Extract the text lines from all the items below and reproduce each one unchanged and in its original order. Leave the pictures out of your answer.
(Beginning of RECORDS SHOWN)
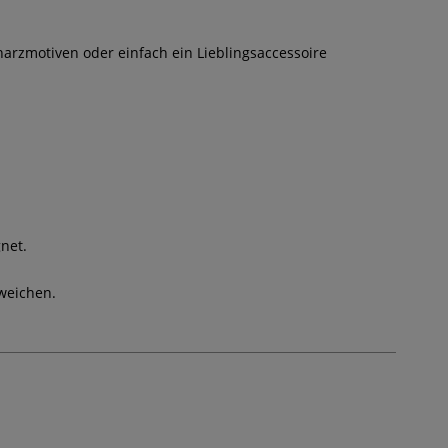
harzmotiven oder einfach ein Lieblingsaccessoire
net.
weichen.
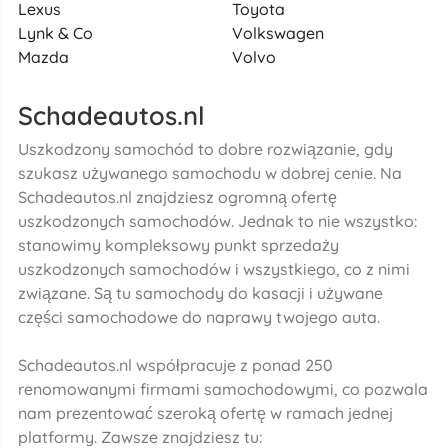
Lexus
Toyota
Lynk & Co
Volkswagen
Mazda
Volvo
Schadeautos.nl
Uszkodzony samochód to dobre rozwiązanie, gdy
szukasz używanego samochodu w dobrej cenie. Na
Schadeautos.nl znajdziesz ogromną ofertę
uszkodzonych samochodów. Jednak to nie wszystko:
stanowimy kompleksowy punkt sprzedaży
uszkodzonych samochodów i wszystkiego, co z nimi
związane. Są tu samochody do kasacji i używane
części samochodowe do naprawy twojego auta.
Schadeautos.nl współpracuje z ponad 250
renomowanymi firmami samochodowymi, co pozwala
nam prezentować szeroką ofertę w ramach jednej
platformy. Zawsze znajdziesz tu:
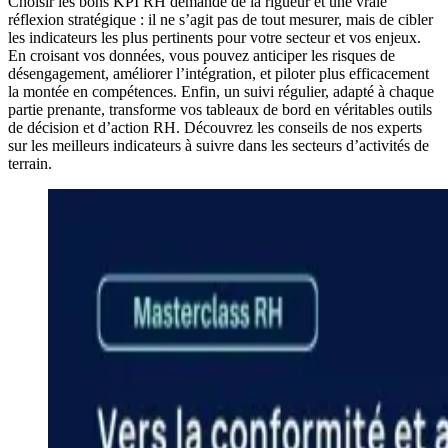
Choisir les bons KPI RH demande de la rigueur et une vraie
réflexion stratégique : il ne s’agit pas de tout mesurer, mais de cibler
les indicateurs les plus pertinents pour votre secteur et vos enjeux.
En croisant vos données, vous pouvez anticiper les risques de
désengagement, améliorer l’intégration, et piloter plus efficacement
la montée en compétences. Enfin, un suivi régulier, adapté à chaque
partie prenante, transforme vos tableaux de bord en véritables outils
de décision et d’action RH. Découvrez les conseils de nos experts
sur les meilleurs indicateurs à suivre dans les secteurs d’activités de
terrain.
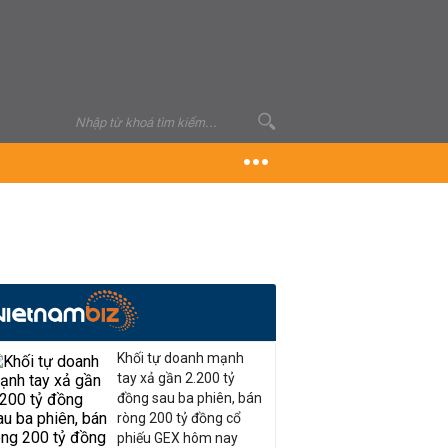
Khối tự doanh mạnh
tay xả gần 2.200 tỷ
đồng sau ba phiên, bán
ròng 200 tỷ đồng cổ
phiếu GEX hôm nay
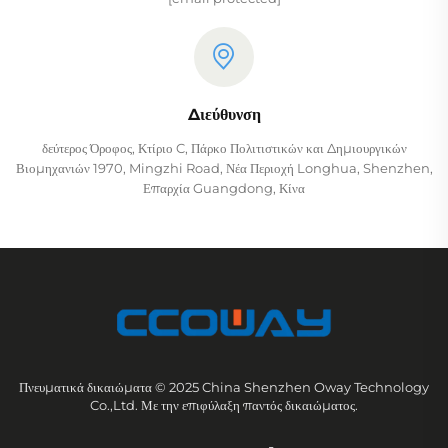
Διεύθυνση
δεύτερος Όροφος, Κτίριο C, Πάρκο Πολιτιστικών και Δημιουργικών
Βιομηχανιών 1970, Mingzhi Road, Νέα Περιοχή Longhua, Shenzhen,
Επαρχία Guangdong, Κίνα
Πνευματικά δικαιώματα © 2025 China Shenzhen Oway Technology
Co.,Ltd. Με την επιφύλαξη παντός δικαιώματος.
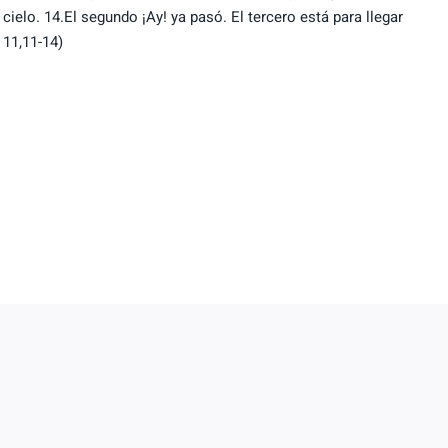
cielo. 14.El segundo ¡Ay! ya pasó. El tercero está para llegar
 11,11-14)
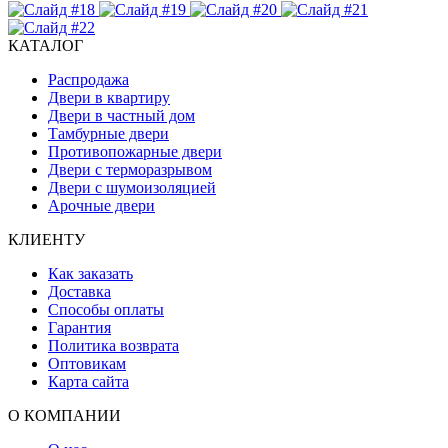
КАТАЛОГ
Распродажа
Двери в квартиру
Двери в частный дом
Тамбурные двери
Противопожарные двери
Двери с терморазрывом
Двери с шумоизоляцией
Арочные двери
КЛИЕНТУ
Как заказать
Доставка
Способы оплаты
Гарантия
Политика возврата
Оптовикам
Карта сайта
О КОМПАНИИ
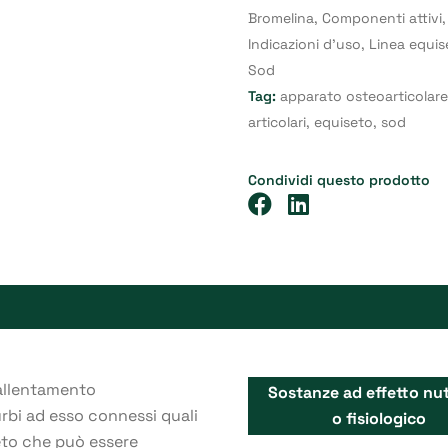
Bromelina
,
Componenti attivi
Indicazioni d'uso
,
Linea equis
Sod
Tag:
apparato osteoarticolare
articolari
,
equiseto
,
sod
Condividi questo prodotto
rallentamento
Sostanze ad effetto nut
rbi ad esso connessi quali
o fisiologico
eto che può essere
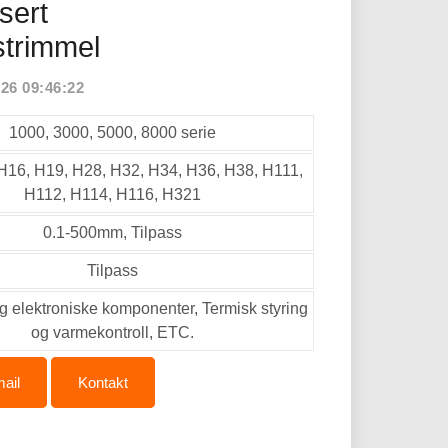
sert
strimmel
26 09:46:22
1000, 3000, 5000, 8000 serie
 H16, H19, H28, H32, H34, H36, H38, H111,
H112, H114, H116, H321
0.1-500mm, Tilpass
Tilpass
og elektroniske komponenter, Termisk styring
og varmekontroll, ETC.
ail
Kontakt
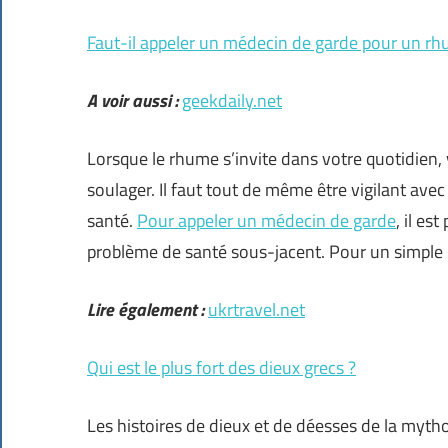
Faut-il appeler un médecin de garde pour un rh
A voir aussi :
geekdaily.net
Lorsque le rhume s’invite dans votre quotidien
soulager. Il faut tout de même être vigilant ave
santé.
Pour appeler un médecin de garde
, il e
problème de santé sous-jacent. Pour un simple r
Lire également :
ukrtravel.net
Qui est le plus fort des dieux grecs ?
Les histoires de dieux et de déesses de la myt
(End of RECORDS SHOWN)
SOLUTION TO THIS EXERCISE:
harzmotiven oder einfach ein Lieblingsaccessoire
net.
weichen.
Lexus
Toyota
Lynk & Co
Volkswagen
Mazda
Volvo
Schadeautos.nl
Uszkodzony samochód to dobre rozwiązanie, gdy
szukasz używanego samochodu w dobrej cenie. Na
Schadeautos.nl znajdziesz ogromną ofertę
uszkodzonych samochodów. Jednak to nie wszystko:
stanowimy kompleksowy punkt sprzedaży
uszkodzonych samochodów i wszystkiego, co z nimi
związane. Są tu samochody do kasacji i używane
części samochodowe do naprawy twojego auta.
Schadeautos.nl współpracuje z ponad 250
renomowanymi firmami samochodowymi, co pozwala
nam prezentować szeroką ofertę w ramach jednej
platformy. Zawsze znajdziesz tu:
Choisir les bons KPI RH demande de la rigueur et une vraie
réflexion stratégique : il ne s’agit pas de tout mesurer, mais de cibler
les indicateurs les plus pertinents pour votre secteur et vos enjeux.
En croisant vos données, vous pouvez anticiper les risques de
désengagement, améliorer l’intégration, et piloter plus efficacement
la montée en compétences. Enfin, un suivi régulier, adapté à chaque
partie prenante, transforme vos tableaux de bord en véritables outils
de décision et d’action RH. Découvrez les conseils de nos experts
sur les meilleurs indicateurs à suivre dans les secteurs d’activités de
terrain.
Khối tự doanh mạnh
tay xả gần 2.200 tỷ
đồng sau ba phiên, bán
ròng 200 tỷ đồng cổ
phiếu GEX hôm nay
Διεύθυνση
δεύτερος Όροφος, Κτίριο C, Πάρκο Πολιτιστικών και Δημιουργικών
Βιομηχανιών 1970, Mingzhi Road, Νέα Περιοχή Longhua, Shenzhen,
Επαρχία Guangdong, Κίνα
Πνευματικά δικαιώματα © 2025 China Shenzhen Oway Technology
Co.,Ltd. Με την επιφύλαξη παντός δικαιώματος.
cielo. 14.El segundo ¡Ay! ya pasó. El tercero está para llegar
 11,11-14)
КАТАЛОГ
Распродажа
Двери в квартиру
Двери в частный дом
Тамбурные двери
Противопожарные двери
Двери с терморазрывом
Двери с шумоизоляцией
Арочные двери
КЛИЕНТУ
Как заказать
Доставка
Способы оплаты
Гарантия
Политика возврата
Оптовикам
Карта сайта
О КОМПАНИИ
Bromelina
,
Componenti attivi
Indicazioni d'uso
,
Linea equis
Sod
Tag:
apparato osteoarticolare
articolari
,
equiseto
,
sod
Condividi questo prodotto
rallentamento
Sostanze ad effetto nut
rbi ad esso connessi quali
o fisiologico
eto che può essere
sert
strimmel
26 09:46:22
1000, 3000, 5000, 8000 serie
 H16, H19, H28, H32, H34, H36, H38, H111,
H112, H114, H116, H321
0.1-500mm, Tilpass
Tilpass
og elektroniske komponenter, Termisk styring
og varmekontroll, ETC.
ail
Kontakt
Faut-il appeler un médecin de garde pour un rh
A voir aussi :
geekdaily.net
Lorsque le rhume s’invite dans votre quotidien
soulager. Il faut tout de même être vigilant ave
santé.
Pour appeler un médecin de garde
, il e
problème de santé sous-jacent. Pour un simple r
Lire également :
ukrtravel.net
Qui est le plus fort des dieux grecs ?
Les histoires de dieux et de déesses de la myt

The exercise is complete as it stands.